MAASTRICHT. A PhD candidate from Maastricht research institute Carim who was denied access to the laboratory, will not have her keys returned to her. This was the conclusion of the judge last Tuesday. With this, the court has decided in favour of Maastricht University. The PhD candidate doesn’t need to be there, because she has no supervisor.
The 29-year-old PhD candidate Eleni Liapi, who is carrying out molecular research into heart failure, was requested to hand over her key to the lab to her former supervisor in February 2019. The labour relations were severely disrupted; the cardiology professor no longer trusted her pupil. Liapi, on the other hand, feels as if she has been ‘branded’ as a “persona non grata” after, as she states herself, came across fraudulent research practices by her professor. By keeping her out of the lab, she at least wouldn’t be able to discover any new cases of fraud, was Liapi’s argument.
In court two weeks ago, Liapi demanded immediate access to the lab so that she could complete her thesis. The UM’s lawyer, on the other hand, stated that Liapi no longer had a daily supervisor (her promotor had stepped down from this position), so what business did she have in the lab? The judge also deemed it “sufficiently proven that research in the laboratory within the framework of the PhD research (…), could only be useful if there was a supervisor.”
As to the authority of the professor to take away the keys (Liapi doubts this), the judge has taken no decision. She wants the UM to detail its opinion more; they may do this in an action on the substance. The Executive Board, according to the lawyer, supports the actions of the professor.

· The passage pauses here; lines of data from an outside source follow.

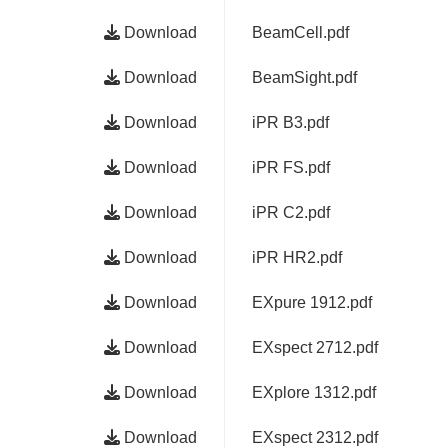
Download
BeamCell.pdf
Download
BeamSight.pdf
Download
iPR B3.pdf
Download
iPR FS.pdf
Download
iPR C2.pdf
Download
iPR HR2.pdf
Download
EXpure 1912.pdf
Download
EXspect 2712.pdf
Download
EXplore 1312.pdf
Download
EXspect 2312.pdf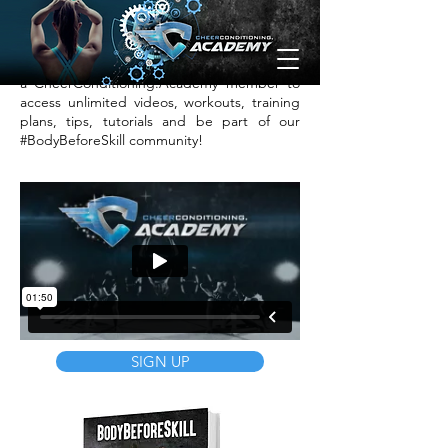
loosen up the lower spine by lying down
and giving your knees a good hug!
Want help achieving these goals? Sign up as
a CheerConditioning.Academy member to
access unlimited videos, workouts, training
plans, tips, tutorials and be part of our
#BodyBeforeSkill community!
SIGN UP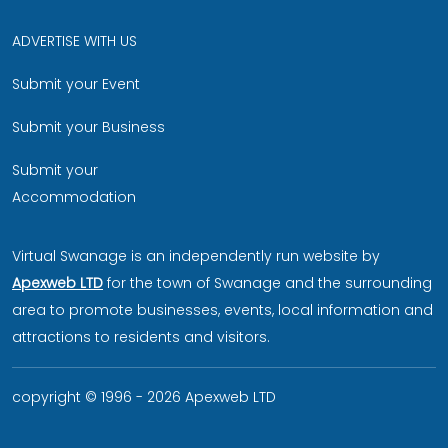
ADVERTISE WITH US
Submit your Event
Submit your Business
Submit your
Accommodation
Virtual Swanage is an independently run website by
Apexweb LTD
for the town of Swanage and the surrounding
area to promote businesses, events, local information and
attractions to residents and visitors.
copyright © 1996 - 2026 Apexweb LTD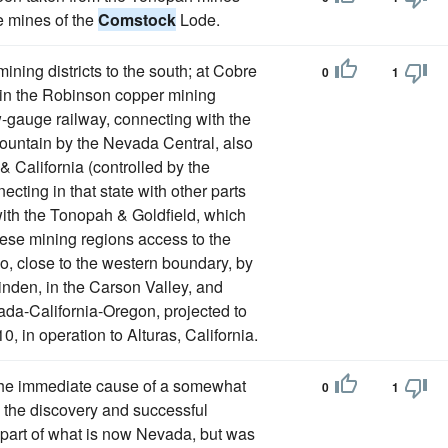
e mines of the
Comstock
Lode.
mining districts to the south; at Cobre
0
1
 in the Robinson copper mining
w-gauge railway, connecting with the
 Mountain by the Nevada Central, also
 California (controlled by the
ecting in that state with other parts
with the Tonopah & Goldfield, which
hese mining regions access to the
no, close to the western boundary, by
inden, in the Carson Valley, and
ada-California-Oregon, projected to
0, in operation to Alturas, California.
 the immediate cause of a somewhat
0
1
s the discovery and successful
 part of what is now Nevada, but was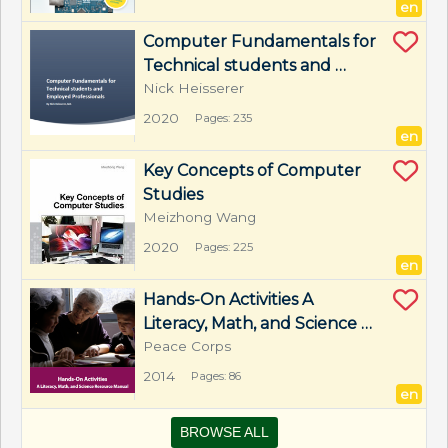
en
Computer Fundamentals for 
Technical students and 
Employed Professionals
Nick Heisserer
2020
Pages: 235
en
Key Concepts of Computer 
Studies
Meizhong Wang
2020
Pages: 225
en
Hands-On Activities A 
Literacy, Math, and Science 
Resource Manual
Peace Corps
2014
Pages: 86
en
BROWSE ALL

The judge would not comment on the accusations of research fraud directed at the professor – “this procedure is less unsuitable for that”. The UM’s Commission of Scientific Integrity (CSI) is looking into that at the moment.
The committee has formulated its advice, as appears from a statement issued by the Executive Board on Thursday, 23 January (the regulations state that the advice should be submitted to the Executive Board, which will then assess the case and take a decision). However, because "at the last moment, new information" has arrived and the Committee was unable to do anything with this "due to the limited period of time for the procedure", the Executive Board has asked to extend the procedure by three weeks. The Board states that this is a "momentous" case that requires "the utmost care".
The new information, as appears from correspondence with Liapi, concerns a new written defence by the cardiology professor, in which she repeats her side of the story – this time in greater detail than before.
The CWI is also giving Liapi the opportunity to respond in writing to the latest information. A hearing may follow.